Trinity, that word resulting from Tertullian’s creative word-welding eventually became the central way in which the Church expressed its experience of God. Artists too have been drawn to the challenge of depicting the Trinity. One famous representation is the Rublev Icon which appears on the front of the Parish Press (for example www.wellsprings.org.uk/rublevs_icon/rublev.htm). But I also discovered the work of another artist whose stained glass rendering of the Holy Trinity I found stunning.
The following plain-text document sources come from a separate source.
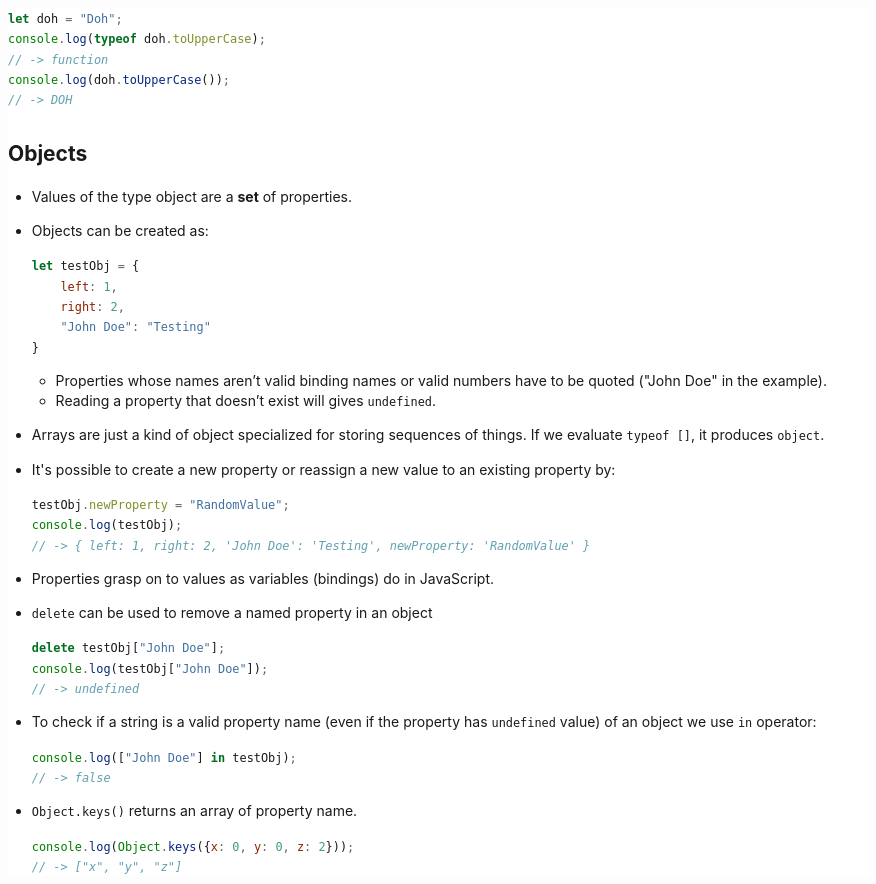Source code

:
 ```javascript
let doh = "Doh";
console.log(typeof doh.toUpperCase);
// -> function
console.log(doh.toUpperCase());
// -> DOH
```



## Objects

* Values of the type object are a **set** of properties.

* Objects can be created as:

  ```javascript
  let testObj = {
      left: 1,
      right: 2,
      "John Doe": "Testing"
  }
  ```

  * Properties whose names aren’t valid binding names or valid numbers have to be quoted ("John Doe" in the example).
  * Reading a property that doesn’t exist will gives `undefined`.

* Arrays are just a kind of object specialized for storing sequences of things. If we evaluate `typeof []`, it produces `object`.

* It's possible to create a new property or reassign a new value to an existing property by:

  ```javascript
  testObj.newProperty = "RandomValue";
  console.log(testObj);
  // -> { left: 1, right: 2, 'John Doe': 'Testing', newProperty: 'RandomValue' }
  ```

* Properties grasp on to values as variables (bindings) do in JavaScript.

* `delete` can be used to remove a named property in an object

  ```javascript
  delete testObj["John Doe"];
  console.log(testObj["John Doe"]);
  // -> undefined
  ```

* To check if a string is a valid property name (even if the property has `undefined` value) of an object we use `in` operator:

  ```javascript
  console.log(["John Doe"] in testObj);
  // -> false
  ```

* `Object.keys()` returns an array of property name.

  ```javascript
  console.log(Object.keys({x: 0, y: 0, z: 2}));
  // -> ["x", "y", "z"]
  ```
Sadly David J Hetland died in 2006, but his art stands as a testament to his faith. I was particularly drawn to his work in stained glass depicting the Trinity (www.hetland.com/archives/trinity.htm). Where the Rublev icon gives a picture of symmetry, peace and hospitality as the three persons of the Trinity share fellowship around the table, Hetland’s work is filled with colour and movement. Three circles interlocked in a vertical pattern are each filled with symbolic references. The symbols overflow from one circle to the other. The God circle or the top circle is filled with images of the six days of creation but it is topped by a vision of the New Jerusalem. Around the perimeter of the circle are the words from scripture, “In the beginning,” and, “the breath of life.” In the centre circle the words, “resurrection and the life,” encompass a back drop of a city representing the disorder of human life. Superimposed upon the city are twelve trees representing discipleship. These trees are sustained by a pool of water pictured in the lower circle. Around the perimeter of this circle are the words, “born of water and the spirit.” Three interlocked circles are a traditional way of symbolizing the Trinity, but within that traditional setting Hetland shows the passionate, overflowing love of God. For example, Jesus does not stay in his own little circle but is shown ascending to the father freed from the wooden cross that intersects the whole work. From the wound in his palm flows not blood but the living water which pours into the pool at the bottom of the lower circle from which the trees of discipleship are sustained. It is a work filled with the energy of our creative, sustaining and empowering God.

Rather than a bland teaching to which we must adhere or else, may the image of the flower, the words of Turtullian, the Rublev icon and the Trinity of David J Hetland give us windows into the divine relationship that has given us life in the Father, values us through the Son and sustains us in the Spirit. Three persons, one God.